The cold case database’s website has a tab that allows visitors to submit suggestions for site improvements. Geller said that most suggestions so far have come from families wondering why their loved one’s case is not yet featured.
“Those have been cases being investigated by a local Virginia police or sheriff’s agency,” Geller said, not the state police.
Hubert confirmed that cold cases being handled by local agencies aren’t in the new database yet. He said the Franklin County Sheriff’s Office is working at least two homicide cases — those of Heather Hodges and Vicky Purdy — that may be connected to Douthat’s case.
“The players all overlap,” Hubert said. “I think that by putting these things in the database and starting to put these cases together, it may let somebody in the public start linking them together a little bit, which will be helpful, or it may be a reminder to the agencies as they’re entering them that, ‘Oh, what’s this case here? I’ve heard that name before.’”
“By design, this will help facilitate conversations between different law enforcement agencies and the people who run them, because in order for those local cases that are not currently on the website to have to get up there, they’re going to have to interact with Virginia State Police,” Roem said. “This will have to inherently involve law enforcement officials working collaboratively with each other, and working collaboratively with the public.”
Wade said he’s looking forward to following leads the new database may generate.
“There’s going to be people out there that have information that, for whatever reason, they just haven’t come forward with all these years,” Wade said. “Everybody has a cellphone with them all the time. You never know when they may actually see it and be like, ‘Hey, this is something that I want to provide at this time.’ Having that platform for them to be able to respond to us, I think it’s going be a great thing.”
Roem said the database will only be successful in solving crimes if the public engages with it.

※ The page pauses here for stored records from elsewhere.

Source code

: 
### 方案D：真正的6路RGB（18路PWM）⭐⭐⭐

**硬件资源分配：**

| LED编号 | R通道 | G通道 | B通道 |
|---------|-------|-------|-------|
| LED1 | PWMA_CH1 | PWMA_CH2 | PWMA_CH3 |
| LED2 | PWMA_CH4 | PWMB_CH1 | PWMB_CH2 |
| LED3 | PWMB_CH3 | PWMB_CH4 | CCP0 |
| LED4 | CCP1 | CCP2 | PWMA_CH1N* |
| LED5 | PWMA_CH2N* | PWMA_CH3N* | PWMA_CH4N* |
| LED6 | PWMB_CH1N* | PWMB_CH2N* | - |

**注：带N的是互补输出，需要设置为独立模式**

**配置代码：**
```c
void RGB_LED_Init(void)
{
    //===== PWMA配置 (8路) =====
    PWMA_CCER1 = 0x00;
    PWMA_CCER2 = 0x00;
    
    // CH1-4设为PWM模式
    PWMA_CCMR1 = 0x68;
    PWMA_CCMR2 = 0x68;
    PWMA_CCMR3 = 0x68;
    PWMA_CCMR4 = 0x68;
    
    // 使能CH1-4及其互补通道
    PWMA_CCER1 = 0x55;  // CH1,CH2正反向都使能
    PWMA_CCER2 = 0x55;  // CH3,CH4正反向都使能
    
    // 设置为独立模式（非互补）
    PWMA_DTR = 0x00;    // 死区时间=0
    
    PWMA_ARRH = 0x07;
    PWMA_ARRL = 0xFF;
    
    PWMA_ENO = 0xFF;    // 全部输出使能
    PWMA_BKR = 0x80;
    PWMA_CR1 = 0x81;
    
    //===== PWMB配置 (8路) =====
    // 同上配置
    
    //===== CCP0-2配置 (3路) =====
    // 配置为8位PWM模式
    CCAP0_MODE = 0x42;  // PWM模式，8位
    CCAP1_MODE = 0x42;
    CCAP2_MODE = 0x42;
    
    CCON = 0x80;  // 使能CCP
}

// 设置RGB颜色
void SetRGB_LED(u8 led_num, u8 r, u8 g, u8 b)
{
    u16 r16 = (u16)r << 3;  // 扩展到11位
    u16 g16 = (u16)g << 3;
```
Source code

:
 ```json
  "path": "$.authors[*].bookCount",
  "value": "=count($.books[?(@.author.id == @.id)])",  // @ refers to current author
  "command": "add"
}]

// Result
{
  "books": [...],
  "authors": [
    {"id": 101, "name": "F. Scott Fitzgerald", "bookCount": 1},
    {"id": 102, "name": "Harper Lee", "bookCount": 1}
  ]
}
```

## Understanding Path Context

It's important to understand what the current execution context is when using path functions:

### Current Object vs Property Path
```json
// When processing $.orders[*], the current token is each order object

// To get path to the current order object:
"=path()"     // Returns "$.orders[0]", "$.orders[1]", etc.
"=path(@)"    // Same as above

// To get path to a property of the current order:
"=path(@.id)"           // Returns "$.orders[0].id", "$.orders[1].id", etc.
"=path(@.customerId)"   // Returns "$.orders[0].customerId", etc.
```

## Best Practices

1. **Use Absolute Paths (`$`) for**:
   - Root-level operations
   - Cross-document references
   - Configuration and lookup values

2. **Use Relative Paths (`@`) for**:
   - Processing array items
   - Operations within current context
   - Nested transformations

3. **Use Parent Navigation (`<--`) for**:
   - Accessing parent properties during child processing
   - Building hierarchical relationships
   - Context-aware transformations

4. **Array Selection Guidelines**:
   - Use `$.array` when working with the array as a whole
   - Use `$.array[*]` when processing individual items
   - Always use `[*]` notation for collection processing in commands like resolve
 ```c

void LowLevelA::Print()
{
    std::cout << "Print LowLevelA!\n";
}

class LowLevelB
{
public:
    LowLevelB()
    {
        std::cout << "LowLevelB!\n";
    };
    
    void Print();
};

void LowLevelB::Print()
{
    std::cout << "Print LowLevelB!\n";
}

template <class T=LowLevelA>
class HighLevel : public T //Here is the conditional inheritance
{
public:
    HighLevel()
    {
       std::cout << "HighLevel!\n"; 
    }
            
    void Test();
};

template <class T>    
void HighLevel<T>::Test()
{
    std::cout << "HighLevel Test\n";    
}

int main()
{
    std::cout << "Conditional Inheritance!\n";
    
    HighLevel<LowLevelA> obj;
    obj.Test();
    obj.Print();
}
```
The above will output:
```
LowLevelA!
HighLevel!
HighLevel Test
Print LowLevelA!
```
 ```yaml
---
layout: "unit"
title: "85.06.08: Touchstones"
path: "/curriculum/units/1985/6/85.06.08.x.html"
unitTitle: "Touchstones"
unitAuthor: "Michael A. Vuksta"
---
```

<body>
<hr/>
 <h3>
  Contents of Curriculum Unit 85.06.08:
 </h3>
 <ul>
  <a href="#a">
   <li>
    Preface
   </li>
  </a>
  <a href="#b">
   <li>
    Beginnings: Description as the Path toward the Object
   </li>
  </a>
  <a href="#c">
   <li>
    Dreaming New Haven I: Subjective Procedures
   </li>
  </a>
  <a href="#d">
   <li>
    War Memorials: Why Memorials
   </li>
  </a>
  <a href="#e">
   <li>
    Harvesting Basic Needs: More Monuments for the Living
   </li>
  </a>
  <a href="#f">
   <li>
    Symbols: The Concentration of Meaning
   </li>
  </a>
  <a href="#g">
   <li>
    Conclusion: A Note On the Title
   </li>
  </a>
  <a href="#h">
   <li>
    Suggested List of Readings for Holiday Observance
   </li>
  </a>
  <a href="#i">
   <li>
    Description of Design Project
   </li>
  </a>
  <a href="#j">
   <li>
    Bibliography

“I am imploring your readers wherever they are, give it a look. Please, give it a look, even if it’s just one time. Just look over the cases and see if there’s something that you remember there,” Roem said. “If we solve even one of these cases because of the cold case database, then the whole thing is worth its while.”
Geller said the site has only generated a “handful” of tips since it launched in June. But she said her agency is “proud” to manage the database and hopes it aids law enforcement in the state’s effort “to successfully resolve these difficult cases and bring closure to the affected families.”
“I’m working the case for the family,” Hubert said of the Douthat case. “That’s devastating for the family. I can’t fathom the thought of not knowing where somebody’s at. I’ve had contact with the suspects or actors in this case, and it’s just very irritating to me that somebody would be able to do this to somebody.”
Edwards said that he’s similarly anxious to solve the cases assigned to him.
“I’m going to solve as many as I can. There’s one I’m particularly interested in that needs to be resolved,” the special agent said. “That would give the family some peace that their loved one’s been found and given a proper burial. That’s my main drive, especially for all these missing persons.”
“The ultimate goal is to find the truth and find out what happened. And then once you find that, then you can hold the people responsible for what they’ve done. We’re seeking the truth, first and foremost,” Zirkle said. “All of the guys that are assigned these cases are up for that challenge.”